Cable and wireless convergence

Steve Rosenbush

The cable TV industry has been tiptoeing around the edges of the wireless phone market. Sprint Nextel has made a nice business selling wireless phone service to cable TV operators such as Time Warner. But until now, the cable companies have no interest in owning wireless networks. Years ago, Comcast and Cox and Sprint operated a wireless venture called PCS Primeco, but the cable companies left.

The time may be right for another cable TV foray into wireless communications. Wireless networks are increasingly filled with short video clips of sports and news. It's still crude, but the level of sophistication will soar as networks become faster and handsets more powerful. That will happen over the next six to 12 months. It's not science fiction. By the end of next year, mobile users will be able to access the Web at speeds that begin to rival that of a household DSL connection. Many do so already, although coverage is still limited to certain markets. "The cable guys want to tap mobile video content," says Albert Lin, telecom analyst with American Technology Research.

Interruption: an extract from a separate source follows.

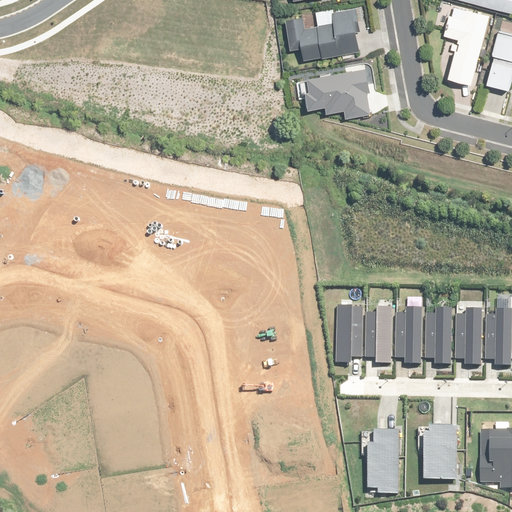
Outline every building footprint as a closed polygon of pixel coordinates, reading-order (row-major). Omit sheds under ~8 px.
[(511,0),(457,0),(511,13),(511,0)] [(491,16),(468,10),(465,20),(450,16),(445,36),(460,40),(449,79),(472,85),(491,16)] [(360,53),(354,11),(333,14),(334,25),(315,28),(313,17),(287,21),(291,51),(303,50),(305,61),(360,53)] [(511,37),(498,35),(496,34),(491,56),(484,84),(505,89),(511,61),(511,60),(511,37)] [(364,72),(303,81),(305,93),(302,94),(304,110),(321,108),(322,114),(342,111),(343,118),(367,115),(364,94),(367,93),(364,72)] [(390,365),(392,309),(376,308),(376,315),(366,315),(364,359),(376,359),(375,364),(390,365)] [(419,365),(421,309),(405,308),(405,315),(395,315),(393,359),(405,359),(405,364),(419,365)] [(363,310),(337,309),(335,364),(350,364),(350,358),(361,359),(363,310)] [(449,367),(451,311),(435,310),(435,317),(425,317),(423,361),(435,361),(435,366),(449,367)] [(508,366),(510,310),(494,310),(494,317),(484,316),(482,360),(494,361),(494,366),(508,366)] [(479,368),(482,312),(466,311),(465,318),(455,318),(454,362),(465,362),(465,367),(479,368)] [(454,431),(420,432),(420,481),(454,481),(454,431)] [(511,432),(480,433),(481,444),(485,444),(486,464),(481,464),(481,488),(511,488),(511,432)] [(395,493),(395,434),(364,434),(364,488),(376,488),(376,494),(395,493)]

Big wireless companies would be extremely expensive. So perhaps the cable companies will try and find a more creative way to enter the market. One possibility would be to link up with satellite communications companies, which can use their extra capacity for terrestrial, cellular-based service. That's why deals or partnerships between cable TV companies and communications companies such as Mobile Satellite Ventures and Motient might be at hand. Rudy Baca, telecom analyst with The Precursor Group, says such combinations could put pricing pressure on the entire wireless sector. "Satellite spectrum is not auction able. It was obtained for free, which would give satellite operators a cost advantage over wireless," Baca says.